Task prompt |
Each record must be reproduced exactly as it is shown.

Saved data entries
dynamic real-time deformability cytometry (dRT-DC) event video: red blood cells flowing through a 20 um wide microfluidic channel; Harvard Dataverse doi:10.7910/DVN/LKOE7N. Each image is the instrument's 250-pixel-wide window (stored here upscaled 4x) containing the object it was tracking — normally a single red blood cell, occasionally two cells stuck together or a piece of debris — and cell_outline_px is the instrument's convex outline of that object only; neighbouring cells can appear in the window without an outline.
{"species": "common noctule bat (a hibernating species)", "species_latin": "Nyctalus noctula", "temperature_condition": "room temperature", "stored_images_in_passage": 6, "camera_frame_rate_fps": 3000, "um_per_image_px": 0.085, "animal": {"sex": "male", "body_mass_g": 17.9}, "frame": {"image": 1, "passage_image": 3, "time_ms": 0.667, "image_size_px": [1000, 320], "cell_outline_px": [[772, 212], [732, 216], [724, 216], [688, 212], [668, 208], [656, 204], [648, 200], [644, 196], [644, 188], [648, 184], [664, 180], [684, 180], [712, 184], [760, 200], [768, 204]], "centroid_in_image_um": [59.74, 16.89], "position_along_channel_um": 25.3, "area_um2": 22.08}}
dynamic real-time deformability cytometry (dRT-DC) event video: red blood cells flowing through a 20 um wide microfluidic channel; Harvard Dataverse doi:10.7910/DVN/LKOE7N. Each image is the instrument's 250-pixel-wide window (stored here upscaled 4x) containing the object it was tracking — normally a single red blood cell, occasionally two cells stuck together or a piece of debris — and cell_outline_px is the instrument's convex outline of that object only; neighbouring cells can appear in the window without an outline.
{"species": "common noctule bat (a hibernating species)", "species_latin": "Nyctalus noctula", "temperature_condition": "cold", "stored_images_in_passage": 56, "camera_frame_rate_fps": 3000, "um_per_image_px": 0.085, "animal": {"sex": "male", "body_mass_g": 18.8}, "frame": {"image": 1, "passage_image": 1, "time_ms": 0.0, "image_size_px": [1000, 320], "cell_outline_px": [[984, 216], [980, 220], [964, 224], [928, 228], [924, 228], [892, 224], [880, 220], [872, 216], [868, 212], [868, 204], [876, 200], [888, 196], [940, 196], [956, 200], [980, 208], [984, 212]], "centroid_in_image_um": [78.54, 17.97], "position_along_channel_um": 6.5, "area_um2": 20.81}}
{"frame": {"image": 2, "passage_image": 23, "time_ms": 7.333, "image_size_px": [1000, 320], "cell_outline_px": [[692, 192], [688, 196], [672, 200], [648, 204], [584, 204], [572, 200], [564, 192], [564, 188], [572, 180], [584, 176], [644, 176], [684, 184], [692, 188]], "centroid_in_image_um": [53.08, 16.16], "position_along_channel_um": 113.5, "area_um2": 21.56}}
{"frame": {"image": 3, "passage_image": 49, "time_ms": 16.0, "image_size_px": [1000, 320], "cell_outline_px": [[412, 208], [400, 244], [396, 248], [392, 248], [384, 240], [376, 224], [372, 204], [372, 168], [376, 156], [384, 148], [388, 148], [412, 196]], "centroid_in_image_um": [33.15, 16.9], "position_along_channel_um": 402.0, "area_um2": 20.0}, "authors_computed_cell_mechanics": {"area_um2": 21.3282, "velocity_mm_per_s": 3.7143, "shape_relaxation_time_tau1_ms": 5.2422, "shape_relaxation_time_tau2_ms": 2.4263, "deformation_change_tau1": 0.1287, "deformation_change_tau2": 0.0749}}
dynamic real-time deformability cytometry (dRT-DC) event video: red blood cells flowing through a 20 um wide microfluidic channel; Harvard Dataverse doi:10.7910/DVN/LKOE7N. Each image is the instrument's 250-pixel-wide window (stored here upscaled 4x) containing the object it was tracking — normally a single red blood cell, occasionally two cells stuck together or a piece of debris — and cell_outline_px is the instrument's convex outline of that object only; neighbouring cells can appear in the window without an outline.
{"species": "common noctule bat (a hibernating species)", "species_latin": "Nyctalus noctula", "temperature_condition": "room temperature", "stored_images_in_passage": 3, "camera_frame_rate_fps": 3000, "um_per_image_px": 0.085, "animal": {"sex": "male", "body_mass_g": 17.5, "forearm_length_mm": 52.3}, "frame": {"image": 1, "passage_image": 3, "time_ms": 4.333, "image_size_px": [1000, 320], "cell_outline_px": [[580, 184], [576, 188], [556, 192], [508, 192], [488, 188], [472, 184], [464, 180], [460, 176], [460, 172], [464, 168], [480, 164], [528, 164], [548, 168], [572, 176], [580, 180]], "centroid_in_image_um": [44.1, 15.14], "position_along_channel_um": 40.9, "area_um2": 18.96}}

Solution to this problem |
dynamic real-time deformability cytometry (dRT-DC) event video: red blood cells flowing through a 20 um wide microfluidic channel; Harvard Dataverse doi:10.7910/DVN/LKOE7N. Each image is the instrument's 250-pixel-wide window (stored here upscaled 4x) containing the object it was tracking — normally a single red blood cell, occasionally two cells stuck together or a piece of debris — and cell_outline_px is the instrument's convex outline of that object only; neighbouring cells can appear in the window without an outline.
{"species": "common noctule bat (a hibernating species)", "species_latin": "Nyctalus noctula", "temperature_condition": "room temperature", "stored_images_in_passage": 6, "camera_frame_rate_fps": 3000, "um_per_image_px": 0.085, "animal": {"sex": "male", "body_mass_g": 17.9}, "frame": {"image": 1, "passage_image": 3, "time_ms": 0.667, "image_size_px": [1000, 320], "cell_outline_px": [[772, 212], [732, 216], [724, 216], [688, 212], [668, 208], [656, 204], [648, 200], [644, 196], [644, 188], [648, 184], [664, 180], [684, 180], [712, 184], [760, 200], [768, 204]], "centroid_in_image_um": [59.74, 16.89], "position_along_channel_um": 25.3, "area_um2": 22.08}}
dynamic real-time deformability cytometry (dRT-DC) event video: red blood cells flowing through a 20 um wide microfluidic channel; Harvard Dataverse doi:10.7910/DVN/LKOE7N. Each image is the instrument's 250-pixel-wide window (stored here upscaled 4x) containing the object it was tracking — normally a single red blood cell, occasionally two cells stuck together or a piece of debris — and cell_outline_px is the instrument's convex outline of that object only; neighbouring cells can appear in the window without an outline.
{"species": "common noctule bat (a hibernating species)", "species_latin": "Nyctalus noctula", "temperature_condition": "cold", "stored_images_in_passage": 56, "camera_frame_rate_fps": 3000, "um_per_image_px": 0.085, "animal": {"sex": "male", "body_mass_g": 18.8}, "frame": {"image": 1, "passage_image": 1, "time_ms": 0.0, "image_size_px": [1000, 320], "cell_outline_px": [[984, 216], [980, 220], [964, 224], [928, 228], [924, 228], [892, 224], [880, 220], [872, 216], [868, 212], [868, 204], [876, 200], [888, 196], [940, 196], [956, 200], [980, 208], [984, 212]], "centroid_in_image_um": [78.54, 17.97], "position_along_channel_um": 6.5, "area_um2": 20.81}}
{"frame": {"image": 2, "passage_image": 23, "time_ms": 7.333, "image_size_px": [1000, 320], "cell_outline_px": [[692, 192], [688, 196], [672, 200], [648, 204], [584, 204], [572, 200], [564, 192], [564, 188], [572, 180], [584, 176], [644, 176], [684, 184], [692, 188]], "centroid_in_image_um": [53.08, 16.16], "position_along_channel_um": 113.5, "area_um2": 21.56}}
{"frame": {"image": 3, "passage_image": 49, "time_ms": 16.0, "image_size_px": [1000, 320], "cell_outline_px": [[412, 208], [400, 244], [396, 248], [392, 248], [384, 240], [376, 224], [372, 204], [372, 168], [376, 156], [384, 148], [388, 148], [412, 196]], "centroid_in_image_um": [33.15, 16.9], "position_along_channel_um": 402.0, "area_um2": 20.0}, "authors_computed_cell_mechanics": {"area_um2": 21.3282, "velocity_mm_per_s": 3.7143, "shape_relaxation_time_tau1_ms": 5.2422, "shape_relaxation_time_tau2_ms": 2.4263, "deformation_change_tau1": 0.1287, "deformation_change_tau2": 0.0749}}
dynamic real-time deformability cytometry (dRT-DC) event video: red blood cells flowing through a 20 um wide microfluidic channel; Harvard Dataverse doi:10.7910/DVN/LKOE7N. Each image is the instrument's 250-pixel-wide window (stored here upscaled 4x) containing the object it was tracking — normally a single red blood cell, occasionally two cells stuck together or a piece of debris — and cell_outline_px is the instrument's convex outline of that object only; neighbouring cells can appear in the window without an outline.
{"species": "common noctule bat (a hibernating species)", "species_latin": "Nyctalus noctula", "temperature_condition": "room temperature", "stored_images_in_passage": 3, "camera_frame_rate_fps": 3000, "um_per_image_px": 0.085, "animal": {"sex": "male", "body_mass_g": 17.5, "forearm_length_mm": 52.3}, "frame": {"image": 1, "passage_image": 3, "time_ms": 4.333, "image_size_px": [1000, 320], "cell_outline_px": [[580, 184], [576, 188], [556, 192], [508, 192], [488, 188], [472, 184], [464, 180], [460, 176], [460, 172], [464, 168], [480, 164], [528, 164], [548, 168], [572, 176], [580, 180]], "centroid_in_image_um": [44.1, 15.14], "position_along_channel_um": 40.9, "area_um2": 18.96}}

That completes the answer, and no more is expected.